A number of community organizations and elected officials rallied in Brooklyn’s Chinatown Saturday to address a rise in crime on the city’s subways.
The rally took place amid a weekend of violence in the transit system, where four people were stabbed in separate incidents on trains and platforms across the city.
The rally also followed two recent incidents of violence targeting Asian Americans. Most recently, there was the murder of Christina Yuna Lee, 35, who was followed home and stabbed over 40 times in her Chinatown apartment last week. And last month Michelle Go, 40, was pushed off a subway platform at the Times Square station and killed by an oncoming train.
Wai Wah Chin, charter spokesperson of the Chinese American Citizens Alliance of Greater New York said while her organization is most concerned about anti-Asian hate, they’re calling for combating rising crime more generally.
“This was not an event that was on ‘anti-Asain hate,” but it was an event against (all of) the crimes, the attacks,” said Chin. “This was held in front of the central subway station in the Brooklyn Chinatown because, of course, that is a lifeline and if people are scared getting on the subway, (then) they can’t perform their usual activities in the same manner.”
Joining Chin’s organization were U.S. Reps. Nilcole Malliotakis (R – Brooklyn, Staten Island) and Lee Zeldin (R – Long Island) – who’s also running in the Republican gubernatorial primary – as well as Assemblyman Peter Abbate (D – Brooklyn).
Chin said they’re mainly calling on lawmakers to roll back some of the bail reforms that passed the state legislature a little over two years ago, which she believes are most responsible for the city’s rise in violent crime.
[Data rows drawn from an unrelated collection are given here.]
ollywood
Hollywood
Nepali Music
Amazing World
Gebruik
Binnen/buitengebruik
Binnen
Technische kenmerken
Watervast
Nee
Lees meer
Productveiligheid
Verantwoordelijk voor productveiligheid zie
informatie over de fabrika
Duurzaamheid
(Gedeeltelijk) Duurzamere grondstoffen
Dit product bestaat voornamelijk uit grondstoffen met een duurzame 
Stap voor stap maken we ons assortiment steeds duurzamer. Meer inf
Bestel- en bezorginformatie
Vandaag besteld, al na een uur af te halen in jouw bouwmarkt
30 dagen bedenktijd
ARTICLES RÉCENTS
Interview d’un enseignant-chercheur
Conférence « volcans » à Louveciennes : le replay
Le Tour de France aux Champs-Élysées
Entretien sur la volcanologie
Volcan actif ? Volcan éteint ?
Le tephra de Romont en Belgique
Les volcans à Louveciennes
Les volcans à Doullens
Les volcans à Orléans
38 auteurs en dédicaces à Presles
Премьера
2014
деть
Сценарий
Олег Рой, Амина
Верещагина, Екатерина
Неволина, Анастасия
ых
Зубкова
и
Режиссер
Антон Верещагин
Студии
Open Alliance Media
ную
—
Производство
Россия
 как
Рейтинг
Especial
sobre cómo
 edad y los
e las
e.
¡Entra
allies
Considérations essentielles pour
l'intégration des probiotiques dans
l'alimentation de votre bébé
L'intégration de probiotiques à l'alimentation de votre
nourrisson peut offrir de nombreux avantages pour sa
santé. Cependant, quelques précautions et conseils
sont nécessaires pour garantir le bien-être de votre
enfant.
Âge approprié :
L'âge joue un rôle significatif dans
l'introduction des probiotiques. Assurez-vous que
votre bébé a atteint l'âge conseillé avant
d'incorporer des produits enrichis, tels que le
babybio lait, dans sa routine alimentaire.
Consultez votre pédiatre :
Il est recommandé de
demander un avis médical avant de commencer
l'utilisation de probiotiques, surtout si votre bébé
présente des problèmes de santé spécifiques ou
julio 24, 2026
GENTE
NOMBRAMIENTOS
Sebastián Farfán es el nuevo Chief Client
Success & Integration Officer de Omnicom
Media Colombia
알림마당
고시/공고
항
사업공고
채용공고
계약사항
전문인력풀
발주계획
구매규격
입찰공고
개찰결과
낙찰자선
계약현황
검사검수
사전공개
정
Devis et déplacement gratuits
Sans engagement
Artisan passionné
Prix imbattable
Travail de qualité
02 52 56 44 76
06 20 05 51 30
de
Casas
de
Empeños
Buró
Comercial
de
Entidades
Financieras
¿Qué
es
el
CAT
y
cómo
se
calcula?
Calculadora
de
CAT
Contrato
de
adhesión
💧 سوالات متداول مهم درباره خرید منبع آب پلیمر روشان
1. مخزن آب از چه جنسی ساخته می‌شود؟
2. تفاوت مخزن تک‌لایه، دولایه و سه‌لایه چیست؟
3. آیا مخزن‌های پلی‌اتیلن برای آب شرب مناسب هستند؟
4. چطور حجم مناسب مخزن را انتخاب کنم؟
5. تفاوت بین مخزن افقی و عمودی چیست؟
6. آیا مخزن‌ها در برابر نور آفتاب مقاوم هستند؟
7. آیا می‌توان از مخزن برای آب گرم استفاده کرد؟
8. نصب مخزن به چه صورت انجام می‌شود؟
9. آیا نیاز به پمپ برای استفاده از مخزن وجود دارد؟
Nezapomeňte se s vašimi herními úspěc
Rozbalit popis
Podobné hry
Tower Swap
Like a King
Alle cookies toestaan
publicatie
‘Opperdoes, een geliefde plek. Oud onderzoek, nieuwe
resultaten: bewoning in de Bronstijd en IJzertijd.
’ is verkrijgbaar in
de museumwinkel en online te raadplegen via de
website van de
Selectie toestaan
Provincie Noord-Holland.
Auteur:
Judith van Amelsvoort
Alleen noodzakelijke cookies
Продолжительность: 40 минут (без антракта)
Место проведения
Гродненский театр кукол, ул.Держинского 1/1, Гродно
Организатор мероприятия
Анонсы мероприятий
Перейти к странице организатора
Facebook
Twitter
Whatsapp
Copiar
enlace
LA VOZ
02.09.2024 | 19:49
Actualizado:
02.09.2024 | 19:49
The reforms eliminated cash bail for most misdemeanors and non-violent felonies, but was left in place for most violent crimes. They were intended to make the system more equitable by not holding people in jail pre-trial just because they couldn’t afford bail.
“The demand is really that you’ve got to go and stop crime,” Chin said. “You have to go and take care of that issue from the politician’s side. The politicians created this problem, they should go and fix it.”
In a statement to PoliticsNY, Zeldin also blamed the rise in both anti-Asain violence and crime overall on the bail laws and other criminal justice reforms championed by progressive Democrats at all levels of government over the past few years.
“Cashless bail, the Less is More Act, District Attorneys who refuse to enforce the law, the defund the police movement and other fatally flawed liberal policies have surrendered our streets to criminals,” Zeldin said. “Everyday New Yorkers are paying the price. The Asian American community in New York has bore the brunt of this violence as anti-Asian hate and violence have ravaged their community.”
Although Abbate voted for the bail reforms back in 2019, the south Brooklyn lawmaker has either led or signed onto efforts to roll back some of those changes since then. For instance, Abatte is co-sponsoring a bill from Assemblyman Charles Cusick (D – Staten Island) that seeks to give judges more discretion in holding people charged with gun possession pre-trial with or without bail.
“My belief has always been that judges should have discretion on whether, you know, if the person is a danger to the community,” Abbate said. “ I mean, there’s a big difference (between) someone stealing baby formula for their child and them going to steal alcohol out of the store. So, I think we have to look at the bail reform law and tighten it up where it’s appropriate.”
But state Senate Majority Leader Andrea Stuart Cousins and Assembly Speaker Carl Heastie as well as many other state lawmakers have recently reaffirmed their support for the bail reforms and pushed back on their connection to the rise in crime. According to a published report, court data has shown as few as 2 percent of people who were released after being arrested have been rearrested for a violent crime.
In a meeting with Mayor Eric Adams last week, Heastie and Stuart Cousins made it clear they had no intention of rolling back the bail reforms anytime soon.